Secara awam saja kita tidak dapat membedakan perisa daging ayam yang halal dengan yang tidak halal (menggunakan bahan yang tidak halal dalam pembuatannya), apalagi perisa daging babi yang kemungkinan menggunakan bahan yang tidak halalnya lebih tinggi lagi.
Disamping itu, jika kita telah terbiasa mengkonsumsi bahan pangan berflavor daging babi sintetik (walaupun dibuat dari bahan-bahan yang halal), maka kita akan cenderung untuk menyukainya dan suatu saat tidak dapat lagi membedakan mana yang sintetik dan mana yang alami serta mana yang dibuat dengan bahan yang tidak halal.

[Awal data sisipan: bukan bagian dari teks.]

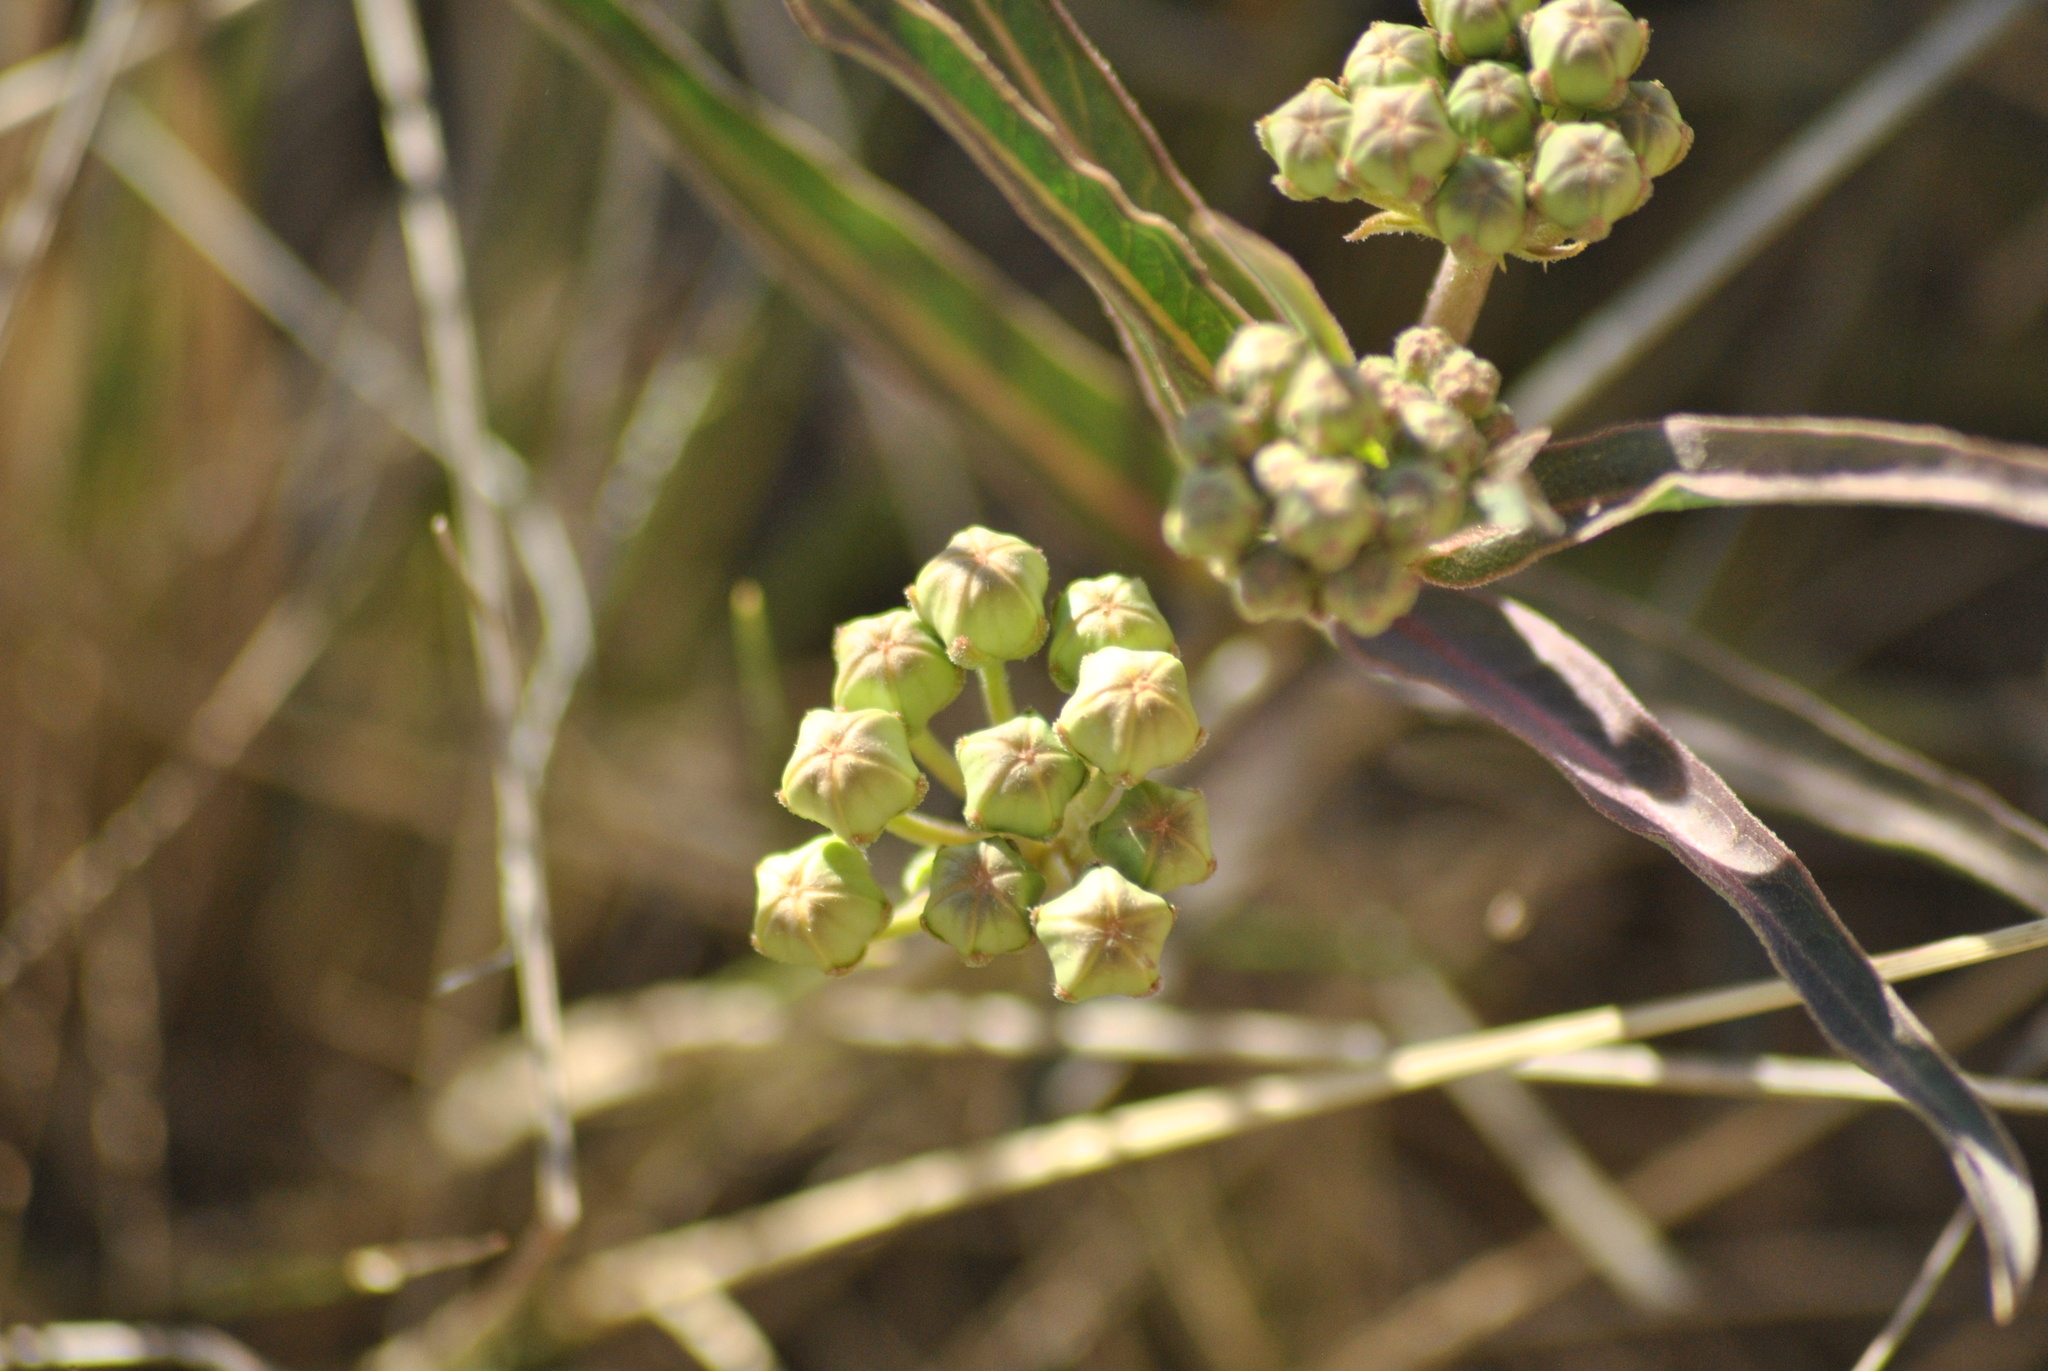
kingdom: Plantae
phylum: Tracheophyta
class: Magnoliopsida
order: Gentianales
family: Apocynaceae
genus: Asclepias
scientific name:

Dengan prinsip mencegah ke arah haram maka penggunaan perisa babi, bagaimanapun dibuatnya, tidak diperkenankan sama sekali.
Permasalahan lain juga timbul yaitu dalam pembuatan perisa daging sering dilakukan dengan pencampuran berbagai perisa yang sebelumnya sudah dibuat disamping base. Untuk membuat perisa daging sapi misalnya, dapat digunakan perisa daging babi sebagai salah satu bahan dasarnya disamping base dan bahan-bahan lain.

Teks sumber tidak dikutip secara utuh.